Martinez and associates found that switch therapy can be used when administering clindamycin. [37] Specifically, a multicenter, prospective, controlled study compared the clinical efficacy, safety, and economic impact of pharmacist intervention to promote sequential IV-to-PO clindamycin conversion. Clindamycin was prescribed for respiratory tract infections in 38.9% of patients and for prophylaxis in surgery in 25.4% (71% were contaminated during surgery). A total of 473 patients receiving intravenous clindamycin for at least 72 hours were included in the study. Two groups were established. Those in the intervention group (204 patients) were given an informative sheet recommending the sequential treatment, and the other group consisted of 269 control patients. Outcomes appeared similar.

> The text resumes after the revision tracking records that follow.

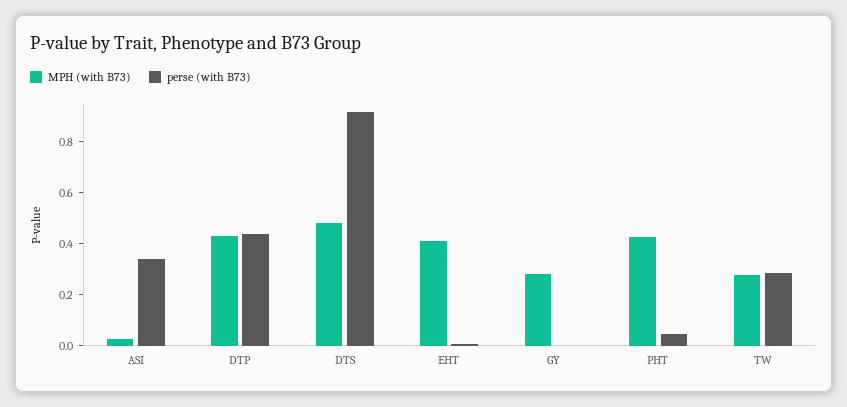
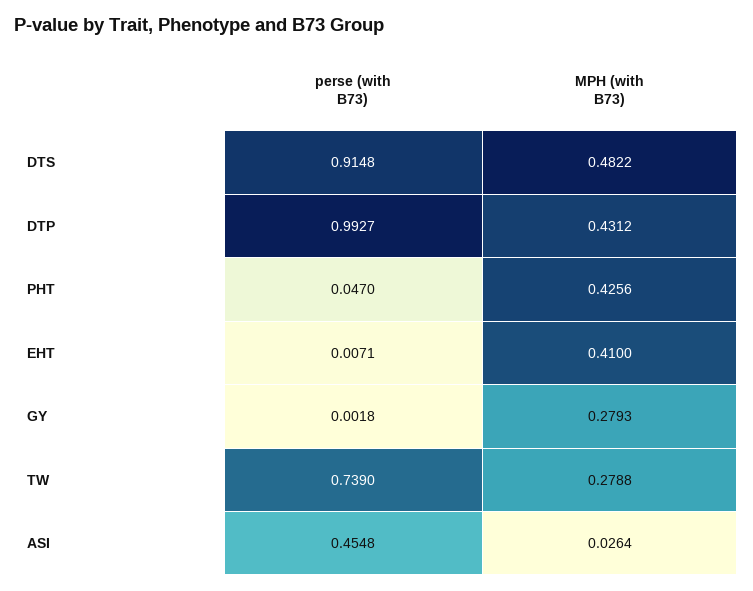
  {
    "MPH (with B73)": {
      "ASI": 0.0264,
      "DTP": 0.4312,
      "DTS": 0.4822,
      "EHT": 0.41,
      "GY": 0.2793,
      "PHT": 0.4256,
      "TW": 0.2788
    },
    "perse (with B73)": {
-     "ASI": 0.35,
+     "ASI": 0.4548,
-     "DTP": 0.45,
+     "DTP": 0.9927,
      "DTS": 0.9148,
      "EHT": 0.0071,
      "GY": 0.0018,
      "PHT": 0.047,
-     "TW": 0.3
+     "TW": 0.739
    }
  }

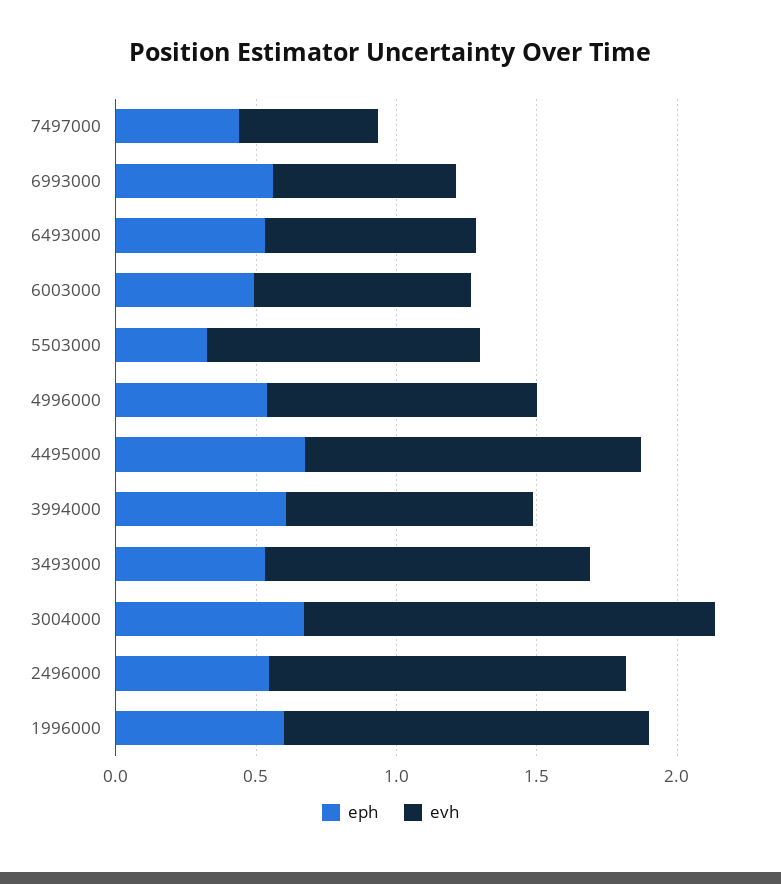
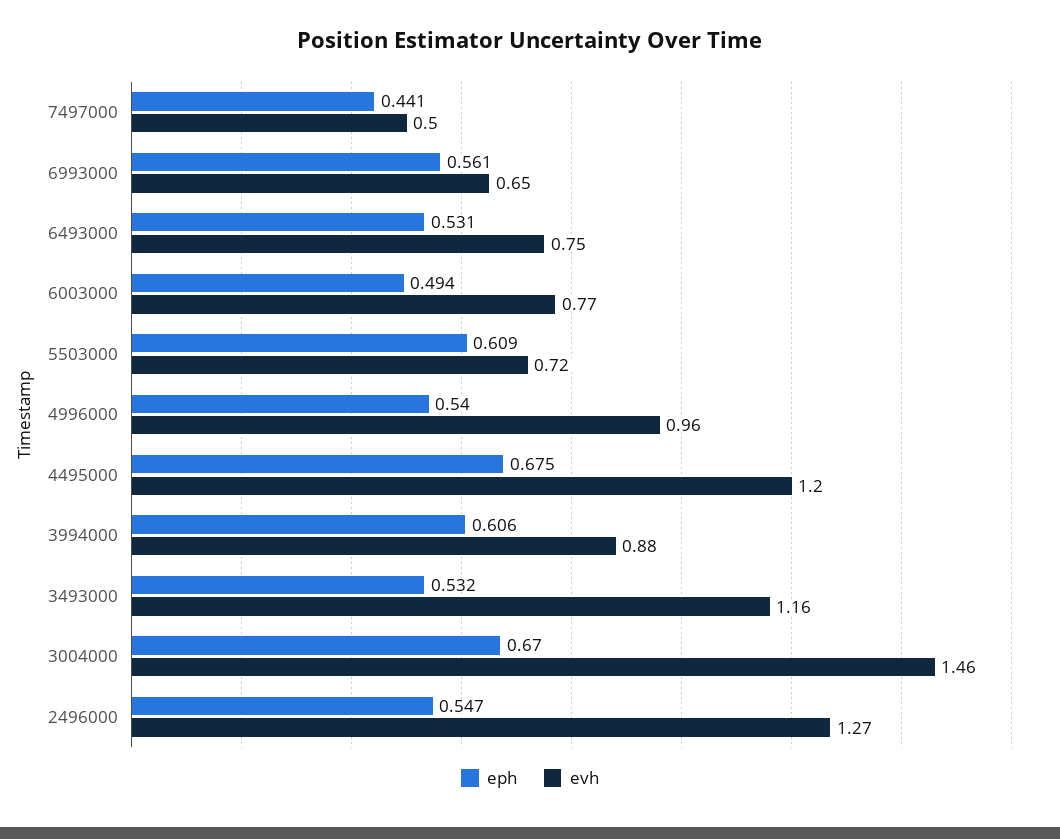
  {
    "eph": {
      "7497000": 0.441,
      "6993000": 0.561,
      "6493000": 0.531,
      "6003000": 0.494,
-     "5503000": 0.3,
+     "5503000": 0.609,
      "4996000": 0.54,
      "4495000": 0.675,
      "3994000": 0.606,
      "3493000": 0.532,
      "3004000": 0.67,
-     "2496000": 0.547,
+     "2496000": 0.547
-     "1996000": 0.6
    },
    "evh": {
      "7497000": 0.5,
      "6993000": 0.65,
      "6493000": 0.75,
      "6003000": 0.77,
-     "5503000": 1,
+     "5503000": 0.72,
      "4996000": 0.96,
      "4495000": 1.2,
      "3994000": 0.88,
      "3493000": 1.16,
      "3004000": 1.46,
-     "2496000": 1.27,
+     "2496000": 1.27
-     "1996000": 1.3
    }
  }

Clindamycin (Cleocin) is a lincosamide used to treat serious skin and soft tissue staphylococcal infections. It is also effective against aerobic and anaerobic streptococci (except enterococci). It inhibits bacterial growth, possibly by blocking dissociation of peptidyl t-RNA from ribosomes, causing RNA-dependent protein synthesis to arrest. In adults, dosing is (1) 150-450 mg/dose PO q6-8h, not to exceed 1.8 g/d, or (2) 600-1200 mg/d IV/IM divided q6-8h, depending on the severity of infection. In children, dosing is 8-20 mg/kg/d PO as hydrochloride or 8-25 mg/kg/d as palmitate divided tid/qid. Alternatively, use 20-40 mg/kg/d IV/IM divided tid/qid. Clindamycin is a pregnancy category C medication.